____ PROVIDED MATERIAL

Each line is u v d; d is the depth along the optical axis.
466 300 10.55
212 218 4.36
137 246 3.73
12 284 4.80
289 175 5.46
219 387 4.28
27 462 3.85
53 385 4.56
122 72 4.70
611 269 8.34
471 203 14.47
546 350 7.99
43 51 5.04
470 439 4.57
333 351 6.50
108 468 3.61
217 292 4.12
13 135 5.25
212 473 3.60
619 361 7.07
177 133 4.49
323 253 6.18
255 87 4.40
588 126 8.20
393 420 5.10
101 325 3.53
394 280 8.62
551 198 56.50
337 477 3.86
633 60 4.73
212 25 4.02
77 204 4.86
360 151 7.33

________
____ PROVIDED MATERIAL

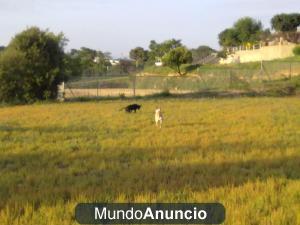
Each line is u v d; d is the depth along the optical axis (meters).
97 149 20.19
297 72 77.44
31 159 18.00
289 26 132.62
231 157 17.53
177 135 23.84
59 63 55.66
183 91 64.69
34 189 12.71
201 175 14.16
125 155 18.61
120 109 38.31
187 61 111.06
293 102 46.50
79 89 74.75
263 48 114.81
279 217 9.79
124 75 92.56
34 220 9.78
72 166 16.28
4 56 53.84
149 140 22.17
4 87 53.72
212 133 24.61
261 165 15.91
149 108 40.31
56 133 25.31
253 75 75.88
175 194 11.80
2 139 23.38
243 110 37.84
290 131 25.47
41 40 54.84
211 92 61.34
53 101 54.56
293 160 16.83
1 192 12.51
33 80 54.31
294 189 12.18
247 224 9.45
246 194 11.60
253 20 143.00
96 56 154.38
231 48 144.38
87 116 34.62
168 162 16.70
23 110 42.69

________

● **WHAT THE EXERCISE ASKS**
What this exercise asks for is every line of the data above with the word "optical".

● **TASK OUTPUT**
Each line is u v d; d is the depth along the optical axis.
Each line is u v d; d is the depth along the optical axis (meters).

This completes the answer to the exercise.